Interdisciplinarities

The carpet has a congenial interdisciplinary standing that can link the arts. As some literary historians have shown, the relevance of the carpet paradigm can be located in literature as well. The aesthetics of the carpet has been a fruitful inspiration for many centuries. Authors such as Edgar Allan Poe have famously claimed the carpet to be ‘the soul of the apartment’, thereby singling out this element of decoration.Footnote 3 Indeed, the specific structure of the carpet – warp and weft as an interweaving of figure and ground – can be brought to fruition when it comes to a close reading of what constitutes the work at hand – from both a narrative and a formalist perspective. Following a material turn of writing art history, the knowledge of the actual act of making expands the understanding of works of art, design and craft alike. The key word is bodily experiences. The shared experience of, for example, a carpet at home or of actual making may be turned into a model that adds at least one dimension to our understanding of art.

Possibilities

This special issue of Konsthistorisk Tidskrift addresses the return of the carpet paradigm as a means of analysing the carpet as motif as well as medium. It investigates how the carpet functions as a model for a better understanding of the image in general. Of special importance is the fact that the carpet paradigm forms a crossroads for research on images, textiles, literature, decorative arts, iconography, gender, ornament and cultural transfers – to name but a few. The lines of investigation are interconnecting. A nuanced reading of the carpet facilitates a new take on the image, and its prolific status in contemporary art promises to make this an important and fruitful endeavour. There are many examples to be found by artists who use, produce or refer to the carpet and its tradition in various ways. This might be related to a return of an interest in pattern and ornament as well – which always has been closely connected to the carpet. Furthermore, it might be related to a renewed interest in alternative techniques, in using textiles rather than oil on canvas. The particular structure of the carpet, in fact the inseparable combination of material and medium in one object, may be put to work in order to reconsider the image in general. The specific visual logic of the carpet underlines this concern. Hopefully, the articles included here will point towards new ways of reading the arts in the light of the decorative arts in all its material aspects – as integral art histories.

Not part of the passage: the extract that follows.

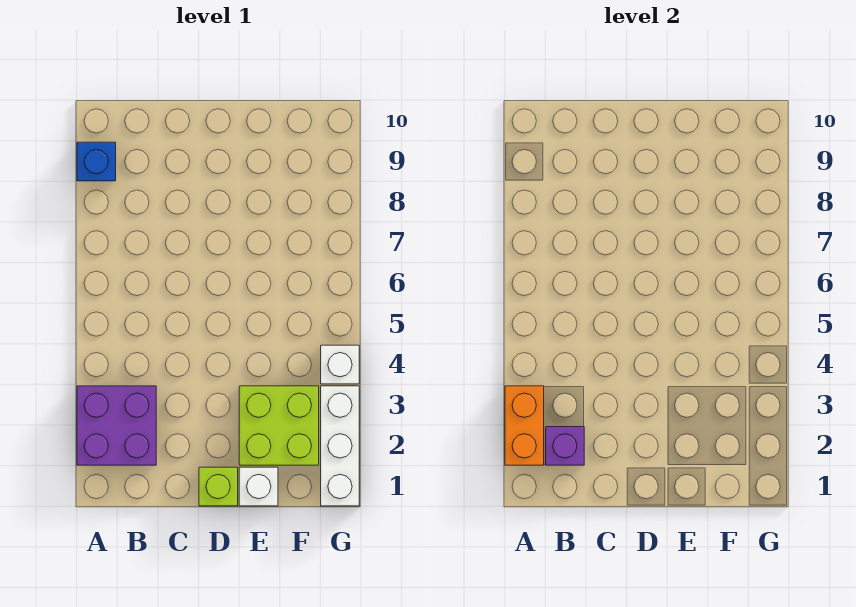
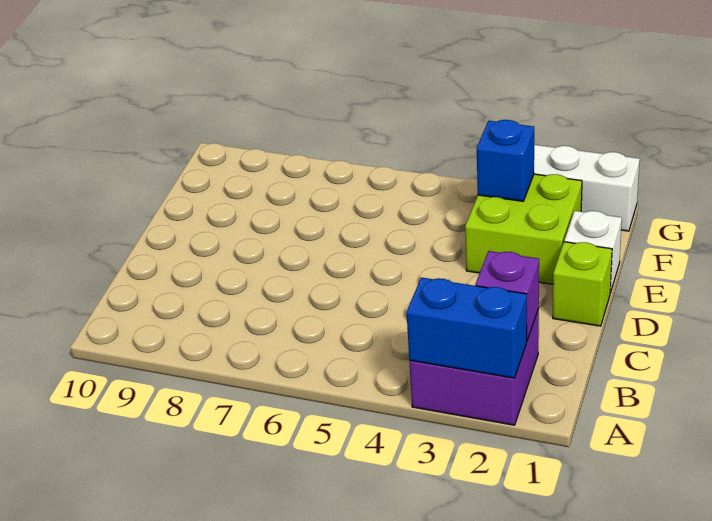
orange 1x2 brick [505,386,544,465] -> blue 1x2 brick [407,277,527,378]
blue 1x1 brick [77,142,116,181] -> blue 1x1 brick moved to [477,120,534,201]
white 1x1 brick [321,345,359,384] -> none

Martin Sundberg and Johanna Rosenqvist

Guest editors

Acknowledgements

Johanna Rosenqvist would like to thank the Departments of Cultural Studies at Linnaeus University and Lund University for granting her the time to see this project through.

Martin Sundberg's research was supported by eikones NCCR Iconic Criticism, Basel University.

Notes

1. Joseph Masheck, »The Carpet Paradigm. Critical Prolegomena to a Theory of Flatness«, Arts Magazine 1976, No. 51, p. 1.

2. Griselda Pollock, Differencing the Canon: Feminist Desire and the Writing of Art's Histories, London, 1999, p. 23f.

3. Edgar Allan Poe, »The Philosophy of Furniture«, Burton's Gentleman's Magazine, May 1840.